Paragraaf 1.1.b Duurzame decentrale experimenten

Artikel 1i

  • 1. Bij algemene maatregel van bestuur kan, met inachtneming van bindende besluiten van de Raad van de Europese Unie, van het Europees Parlement en de Raad gezamenlijk of van de Europese Commissie, bij wege van experiment worden afgeweken van het bepaalde bij of krachtens deze wet.

  • 2. Er kan uitsluitend toepassing worden gegeven aan het eerste lid indien het experiment bijdraagt aan ontwikkelingen op het gebied van de decentrale productie, het transport en de levering van gas dat decentraal is opgewekt in een installatie die uitsluitend gebruik maakt van hernieuwbare energiebronnen.

  • 3. Bij de algemene maatregel van bestuur, bedoeld in het eerste lid, wordt bepaald:

    • a. welke afwijking of afwijkingen van deze wet zijn toegestaan,

    • b. de ten hoogste toegestane tijdsduur van die afwijking of afwijkingen en

    • c. de wijze waarop wordt vastgesteld of een afwijking aan haar doel beantwoordt, en of de tijdsduur daarvan aanpassing behoeft.

  • 4. Onze Minister zendt uiterlijk drie maanden na de beëindiging van een experiment een verslag over de doeltreffendheid en de effecten ervan, alsmede een standpunt inzake de voortzetting ervan anders dan als experiment, aan de Tweede Kamer der Staten-Generaal.

  • 5. De voordracht voor een krachtens het eerste lid vast te stellen algemene maatregel van bestuur wordt niet eerder gedaan dan vier weken nadat het ontwerp aan beide kamers der Staten-Generaal is overgelegd.

Toelichting

De voorgestelde artikelen bevatten een regeling op grond waarvan op het gebied van de Elektriciteitswet 1998 en de Gaswet bij wege van experiment kan worden afgeweken van deze wetten of de hierop gebaseerde uitvoeringsregelgeving.
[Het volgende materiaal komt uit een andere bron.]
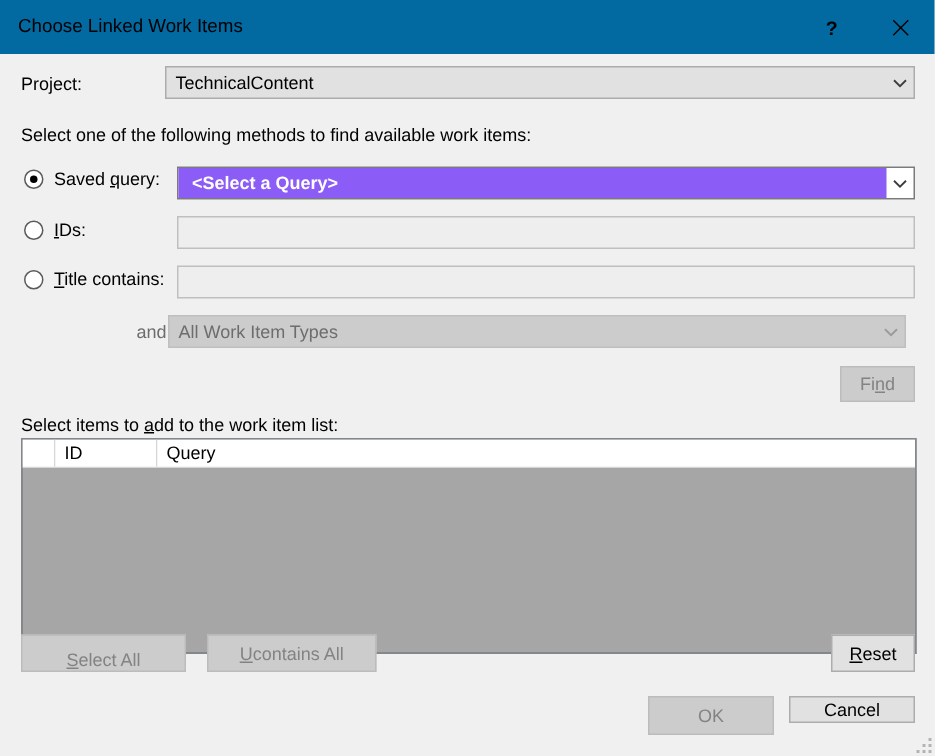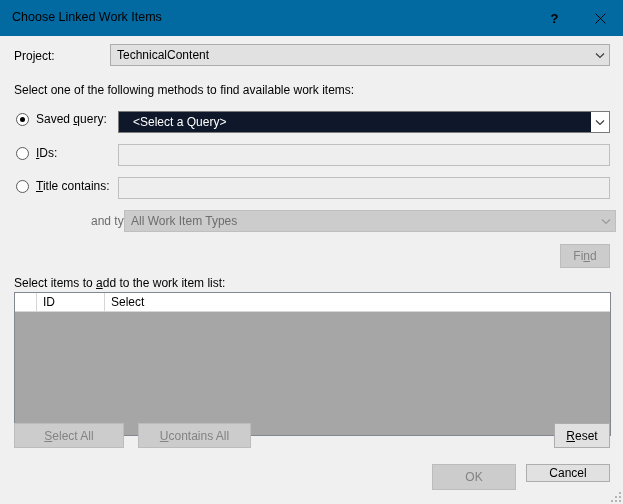--- a/index.html
+++ b/index.html
@@ -98,11 +98,12 @@
     border: 1px solid #7a7a7a;
   }
   .combo.query .combo-text {
-    background: #0f172a;
+    background: #8b5cf6;
     color: #ffffff;
     height: 20px;
     line-height: 20px;
-    padding-left: 14px;
+    padding-left: 9px;
+    font-weight: bold;
   }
De afwijking dient bij te dragen aan ontwikkelingen op het gebied van het decentraal opwekken van duurzame elektriciteit of duurzaam gas.

De aanwijzing van een experiment geschiedt bij algemene maatregel van bestuur. De experimenten kunnen een breed scala aan onderwerpen uit de Elektriciteitswet 1998 of de Gaswet betreffen en zeer verstrekkend zijn. Binnen de kaders die in het artikel zijn neergelegd is niets uitgesloten.

Aan het slot van het artikel is een evaluatiebepaling opgenomen. Een experiment dient op korte termijn te worden geëvalueerd. Dat is nodig om snel duidelijkheid te verkrijgen over het effect van het experiment en daarmee uitsluitsel over de vraag of het experiment – in andere vorm – moet worden voortgezet of niet. De betrokken minister dient zich daarover een oordeel te vormen en dat oordeel in de evaluatie te vermelden. Op deze manier worden experimenten kritisch gevolgd en is er een stimulans om steeds te toetsen of ze aan hun doelen beantwoorden.

Uiteindelijk kunnen experimenten er toe leiden dat duidelijk wordt dat voor bepaalde situaties een structurele wijziging van de Elektriciteitswet 1998 en de Gaswet wenselijk is. De experimenten zullen hiervoor nuttige informatie kunnen opleveren, juist omdat op basis van de voorgestelde artikelen buiten de bestaande wettelijke kaders kan worden geëxperimenteerd.